Despite assenting murmurs, Bix was pretty sure that, apart from himself (and he wasn’t telling), only Cyril and Tessa had read Kline’s masterwork, a slender monograph containing algorithms that explained trust and influence among members of a Brazilian tribe. “The Genome of Inclinations,” it was often called.

“It’s sad,” Portia said. “Kline is better known for having had her work co-opted by social media companies than for the work itself.”

“If it hadn’t been co-opted, there wouldn’t have been five hundred people in that auditorium,” said Eamon, a cultural historian visiting from the University of Edinburgh and writing a book on product reviews.
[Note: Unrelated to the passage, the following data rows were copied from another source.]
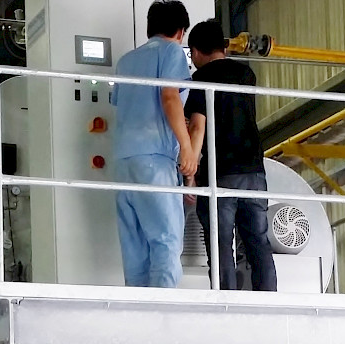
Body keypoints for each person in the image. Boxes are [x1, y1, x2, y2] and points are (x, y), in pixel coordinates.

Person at [184, 19, 277, 291]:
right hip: (253, 170)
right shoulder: (246, 74)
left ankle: (226, 300)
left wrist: (190, 174)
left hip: (220, 171)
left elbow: (198, 126)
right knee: (258, 240)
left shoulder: (201, 79)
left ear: (196, 51)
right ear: (223, 47)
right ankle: (269, 297)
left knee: (221, 243)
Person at [111, 0, 196, 288]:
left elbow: (120, 105)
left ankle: (137, 310)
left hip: (122, 162)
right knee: (166, 241)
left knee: (134, 248)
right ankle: (164, 309)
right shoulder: (171, 51)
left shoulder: (125, 61)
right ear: (180, 31)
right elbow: (169, 96)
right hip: (154, 159)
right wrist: (186, 147)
Eamon’s long deadpan face seemed to shield an illicit excitement, Bix thought, like a generic house containing a meth lab.

“Maybe fighting for the original intent of her work is a way of staying connected to it—of owning it,” said Kacia, the Brazilian animal studies professor.

“Maybe she’d have some new theories by now if she wasn’t so busy fighting over the old one,” Eamon countered.

“How many seminal theories can one scholar produce in a lifetime?” Cyril asked.

“Indeed,” Bix murmured, and felt the stirring of a familiar dread.

“Especially if she started late?” Fern added.

“Or had children,” said Portia, with an anxious glance at her daughter’s toy stove in the living room corner.

“That’s why Miranda Kline started late,” Fern said. “She had two daughters back-to-back, and the husband left her while they were in diapers. Kline is his name, not hers. Some kind of record producer.”

“That is fucked up,” Bix said, forcing out the profanity as part of his disguise. He was known not to curse; his mother, a sixth-grade grammar teacher, had heaped such withering scorn on the repetitive dullness and infantile content of profanity that she’d managed to annul its transgressive power. Later, Bix had relished the distinction that not cursing gave him from other tech leaders, whose foulmouthed tantrums were infamous.

“Anyway, the husband is dead,” Fern said. “To hell with him.”

“Ooh, a retributivist among us,” Eamon said with a suggestive waggle of eyebrows. Despite the stated goal of using “plain language,” the professors were helplessly prone to academic-ese; Bix could imagine Cyril and Tessa’s pillow talk including terms like “desideratum” and “purely notional.”

Rebecca caught his eye and Bix grinned—as heady a sensation as taking off his shirt. At his fortieth-birthday party last year, he’d been presented with a glossy pamphlet entitled “Bixpressions” that codified, with photographs, a system of meanings assigned to barely perceptible shifts of his eyes, hands, and posture. Back when he was the only Black PhD student in NYU’s engineering lab, Bix had found himself laughing hard at other people’s jokes and trying to make them laugh, a dynamic that left him feeling hollow and depressed. After getting his PhD, he cut out laughing at work, then cut out smiling, and cultivated instead an air of hyperattentive absorption. He listened, he witnessed, but with almost no visible response. That discipline had intensified his focus to a pitch that he was convinced, in retrospect, had helped him outwit and outmaneuver the forces aligned in readiness to absorb him, co-opt him, shunt him aside and replace him with the white men everyone expected to see. They had come for him, of course—from above and from below, from inside and from every side. Sometimes they were friends; sometimes he’d trusted them. But never too much. Bix anticipated each campaign to undermine or unseat him long before it coalesced, and he had his answer ready when it did. They couldn’t get in front of him. He gave some of them jobs in the end, harnessing their wily energies to advance his work.